═══ TASK INPUT
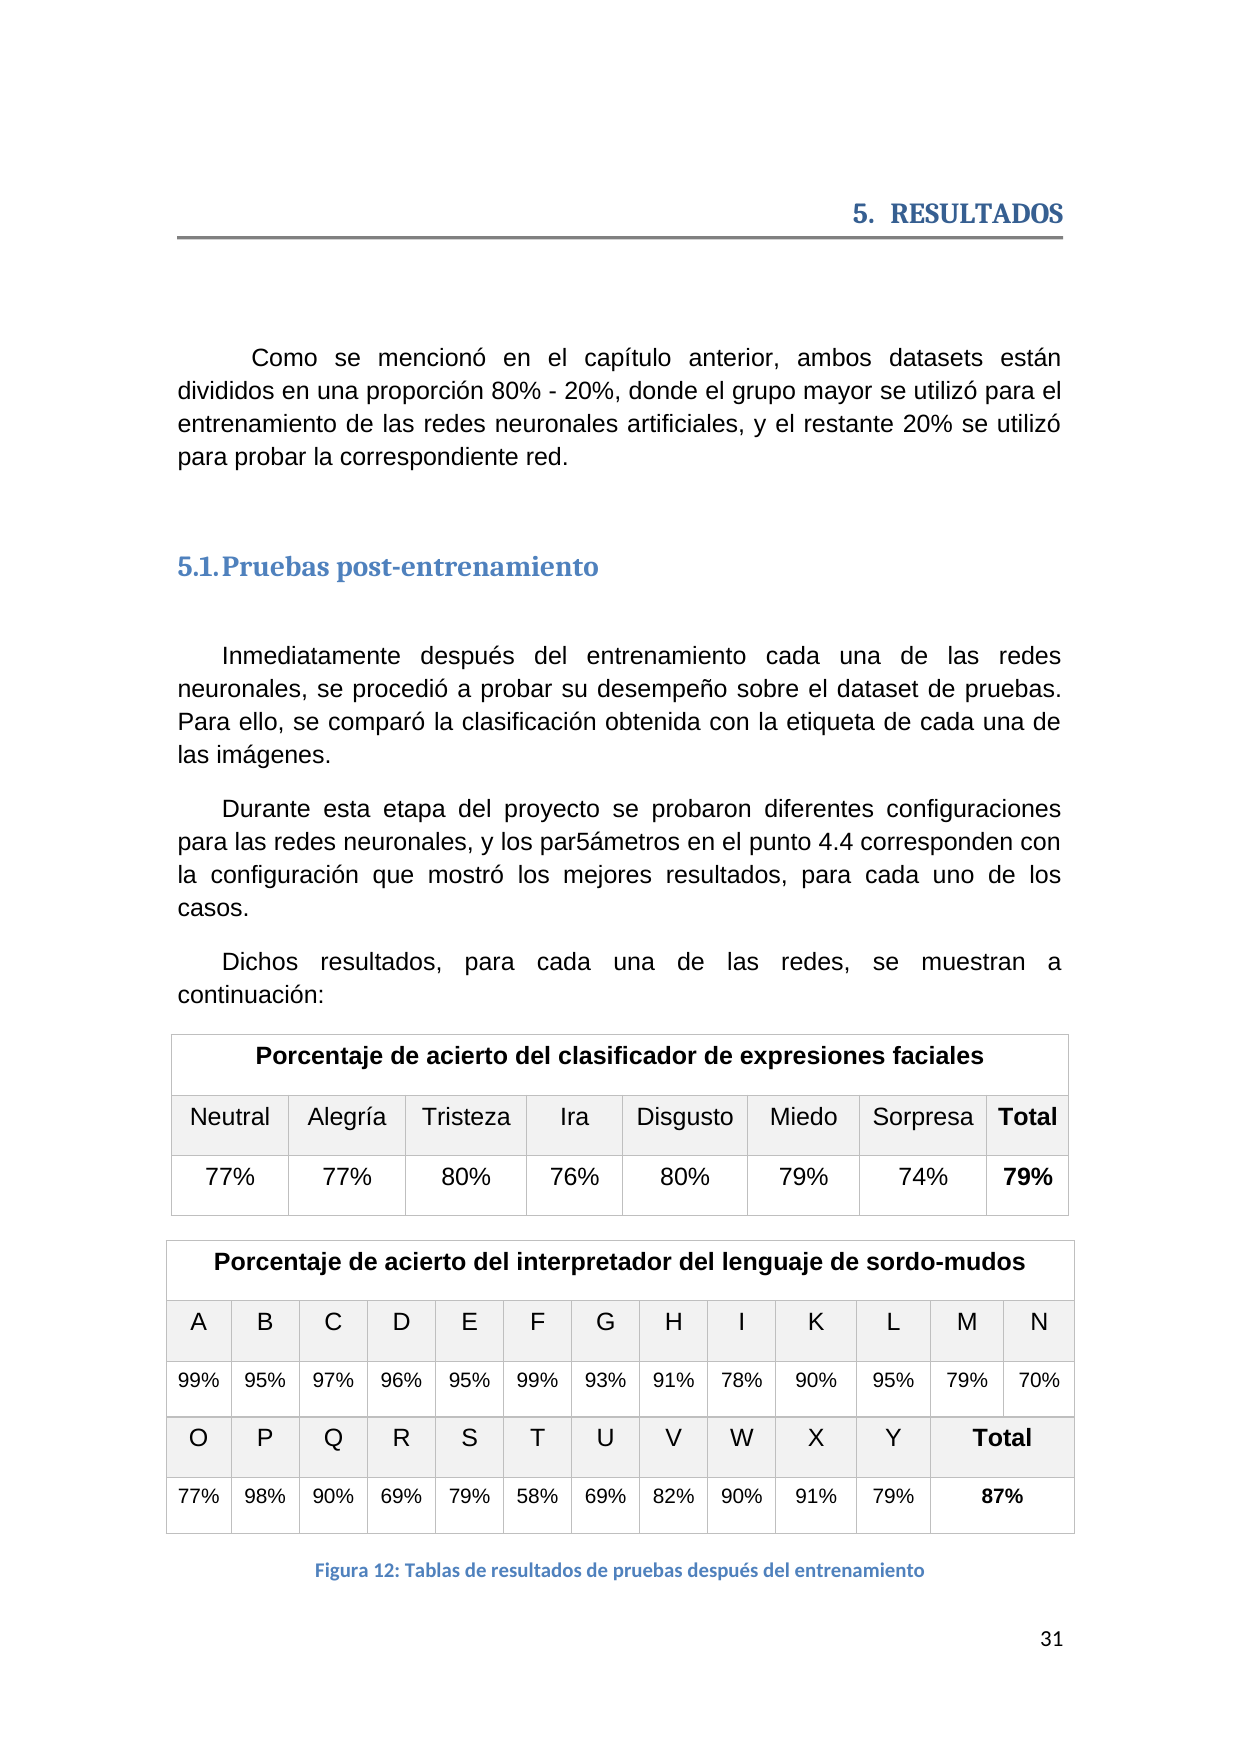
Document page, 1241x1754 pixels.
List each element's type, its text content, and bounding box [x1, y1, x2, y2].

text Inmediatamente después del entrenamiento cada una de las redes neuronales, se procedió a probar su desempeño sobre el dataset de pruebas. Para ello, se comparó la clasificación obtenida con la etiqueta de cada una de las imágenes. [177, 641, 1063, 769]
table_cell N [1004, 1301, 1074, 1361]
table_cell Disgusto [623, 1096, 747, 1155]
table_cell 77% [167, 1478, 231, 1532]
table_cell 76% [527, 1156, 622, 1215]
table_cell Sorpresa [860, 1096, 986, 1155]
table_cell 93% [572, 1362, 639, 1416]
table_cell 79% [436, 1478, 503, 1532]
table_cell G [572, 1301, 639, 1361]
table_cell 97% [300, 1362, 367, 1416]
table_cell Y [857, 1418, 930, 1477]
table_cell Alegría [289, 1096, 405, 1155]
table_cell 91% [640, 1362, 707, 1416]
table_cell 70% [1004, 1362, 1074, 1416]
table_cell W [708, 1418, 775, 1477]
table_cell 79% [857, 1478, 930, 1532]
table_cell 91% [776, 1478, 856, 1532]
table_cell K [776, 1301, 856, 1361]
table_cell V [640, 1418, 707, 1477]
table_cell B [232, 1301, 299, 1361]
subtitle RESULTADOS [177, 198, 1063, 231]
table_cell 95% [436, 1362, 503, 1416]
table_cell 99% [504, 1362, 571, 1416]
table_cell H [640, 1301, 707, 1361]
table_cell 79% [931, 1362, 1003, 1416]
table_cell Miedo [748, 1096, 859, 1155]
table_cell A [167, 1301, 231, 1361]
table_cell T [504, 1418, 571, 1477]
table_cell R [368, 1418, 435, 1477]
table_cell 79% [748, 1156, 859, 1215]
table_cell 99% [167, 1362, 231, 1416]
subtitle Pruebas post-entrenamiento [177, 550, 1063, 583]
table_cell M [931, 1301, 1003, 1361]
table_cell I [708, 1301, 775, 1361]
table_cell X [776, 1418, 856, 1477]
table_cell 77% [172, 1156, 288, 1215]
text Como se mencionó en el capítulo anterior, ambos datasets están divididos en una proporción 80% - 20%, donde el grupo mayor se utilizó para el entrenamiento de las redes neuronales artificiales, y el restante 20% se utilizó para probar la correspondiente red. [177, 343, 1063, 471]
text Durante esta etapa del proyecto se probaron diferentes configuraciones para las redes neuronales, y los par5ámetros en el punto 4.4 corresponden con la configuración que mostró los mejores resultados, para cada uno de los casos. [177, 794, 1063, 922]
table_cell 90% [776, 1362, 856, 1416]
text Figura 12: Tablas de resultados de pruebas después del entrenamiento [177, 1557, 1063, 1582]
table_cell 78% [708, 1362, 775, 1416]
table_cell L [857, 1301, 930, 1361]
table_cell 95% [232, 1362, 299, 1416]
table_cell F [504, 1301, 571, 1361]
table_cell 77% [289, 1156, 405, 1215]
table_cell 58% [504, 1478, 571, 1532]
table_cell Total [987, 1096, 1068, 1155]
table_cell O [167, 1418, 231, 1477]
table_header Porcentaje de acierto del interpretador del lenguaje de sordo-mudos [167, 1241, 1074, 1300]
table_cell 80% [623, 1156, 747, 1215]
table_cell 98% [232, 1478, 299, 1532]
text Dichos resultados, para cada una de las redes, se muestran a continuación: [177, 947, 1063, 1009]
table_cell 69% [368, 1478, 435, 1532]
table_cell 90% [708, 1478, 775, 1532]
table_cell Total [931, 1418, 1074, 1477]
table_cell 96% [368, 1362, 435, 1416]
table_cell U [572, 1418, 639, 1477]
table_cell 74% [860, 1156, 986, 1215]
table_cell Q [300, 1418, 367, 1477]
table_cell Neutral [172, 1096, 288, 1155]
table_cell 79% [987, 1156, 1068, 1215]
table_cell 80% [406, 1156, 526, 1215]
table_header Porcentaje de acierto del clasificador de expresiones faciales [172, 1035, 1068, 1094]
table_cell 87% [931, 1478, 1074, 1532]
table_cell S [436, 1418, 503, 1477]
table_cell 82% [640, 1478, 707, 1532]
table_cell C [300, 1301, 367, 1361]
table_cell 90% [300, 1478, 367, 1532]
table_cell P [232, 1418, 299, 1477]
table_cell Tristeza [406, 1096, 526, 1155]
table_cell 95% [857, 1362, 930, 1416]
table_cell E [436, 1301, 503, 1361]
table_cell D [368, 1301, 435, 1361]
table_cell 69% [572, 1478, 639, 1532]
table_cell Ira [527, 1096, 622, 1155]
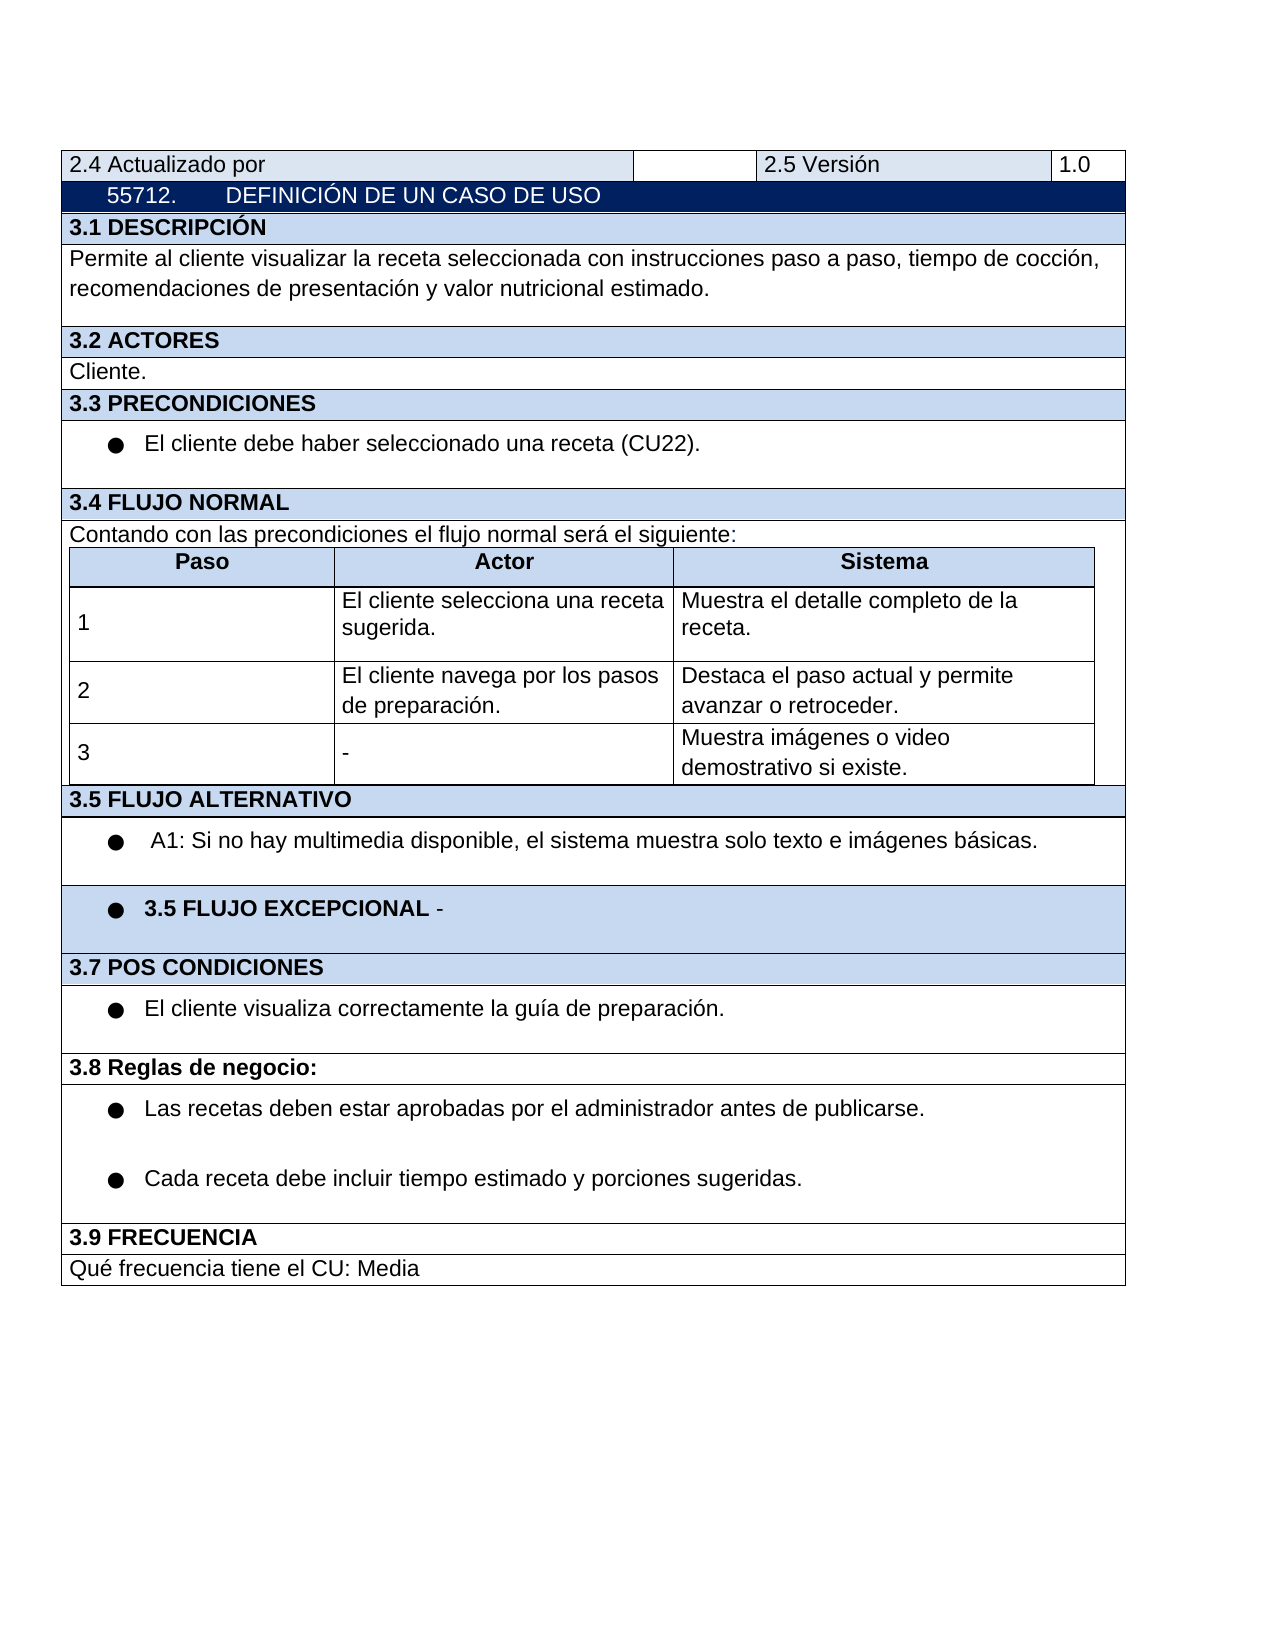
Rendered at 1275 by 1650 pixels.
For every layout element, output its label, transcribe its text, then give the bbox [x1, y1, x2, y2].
══════
═══ TASK INPUT
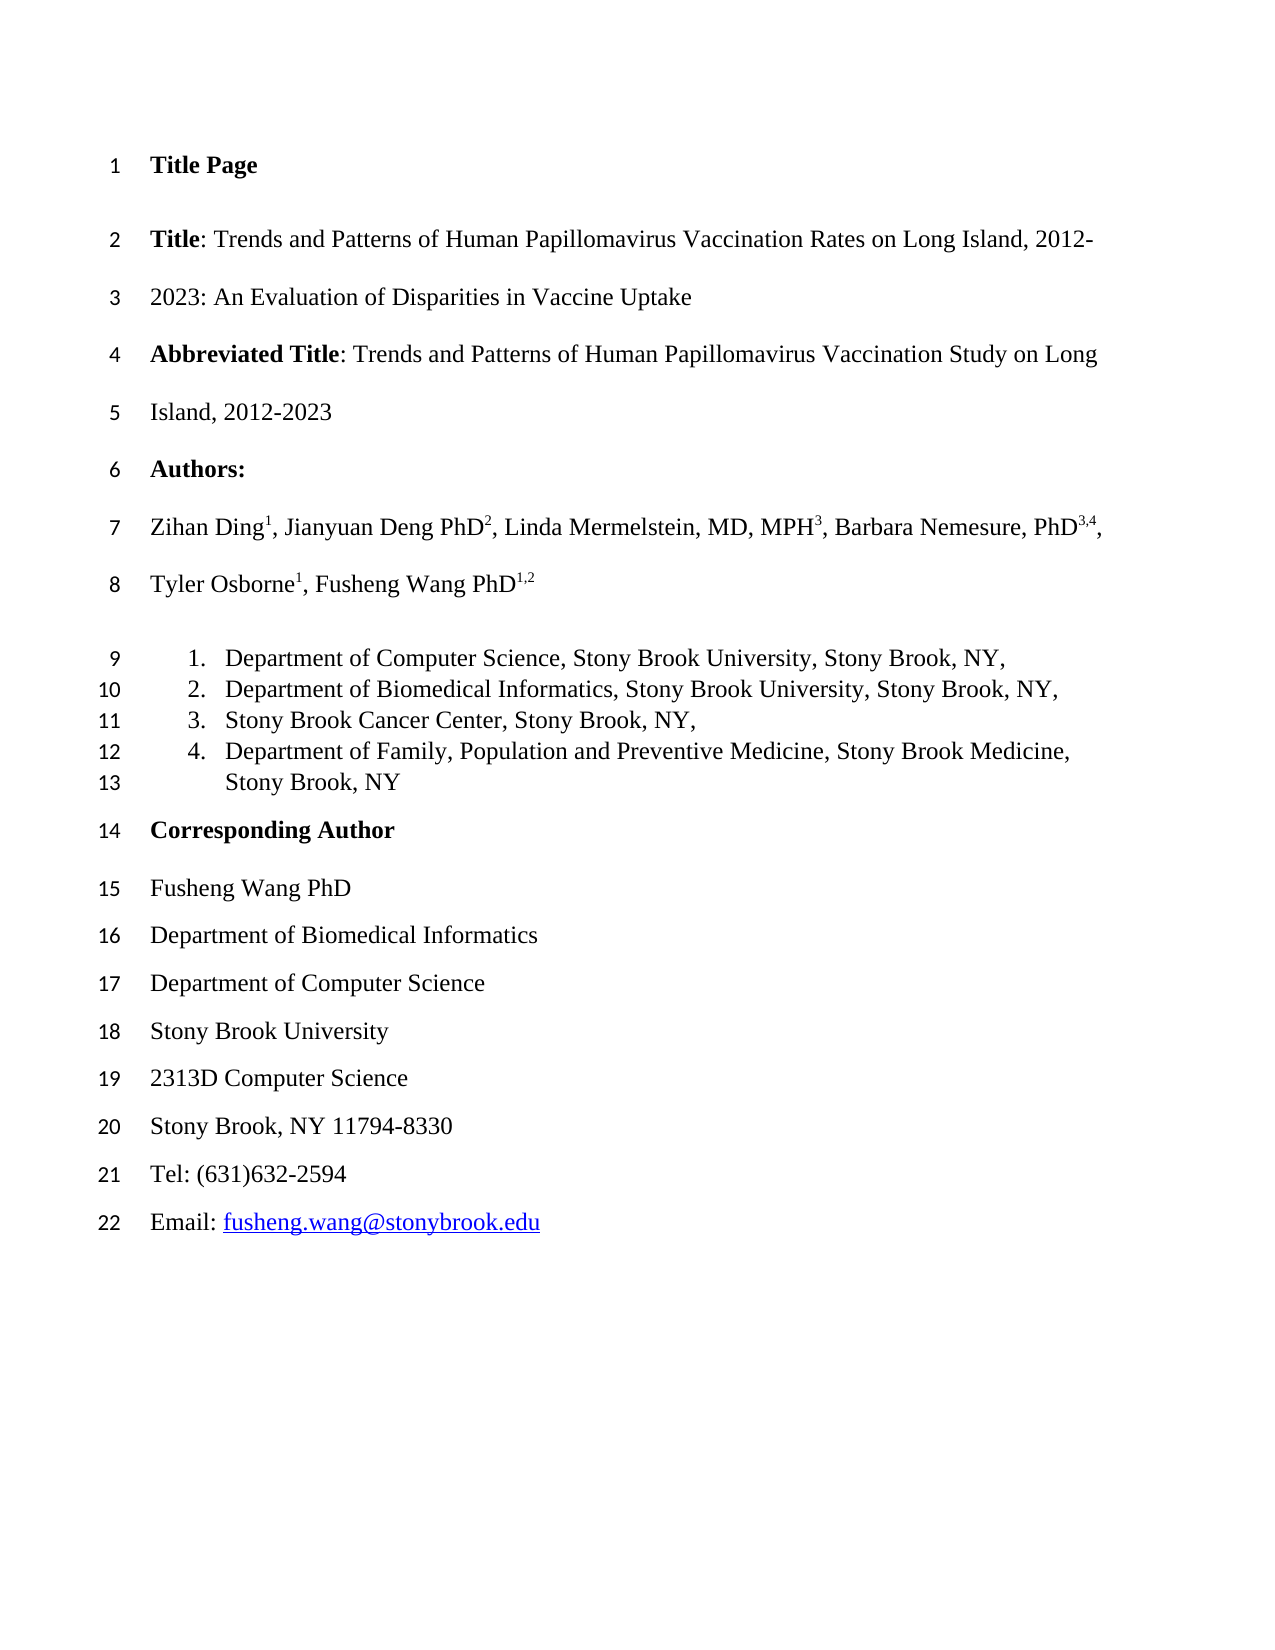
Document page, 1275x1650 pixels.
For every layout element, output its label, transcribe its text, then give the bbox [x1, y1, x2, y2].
══════
EXERCISE
A bare number is the whole answer: how many lines in the listing hold the string "Document".

EXPECTED OUTPUT
2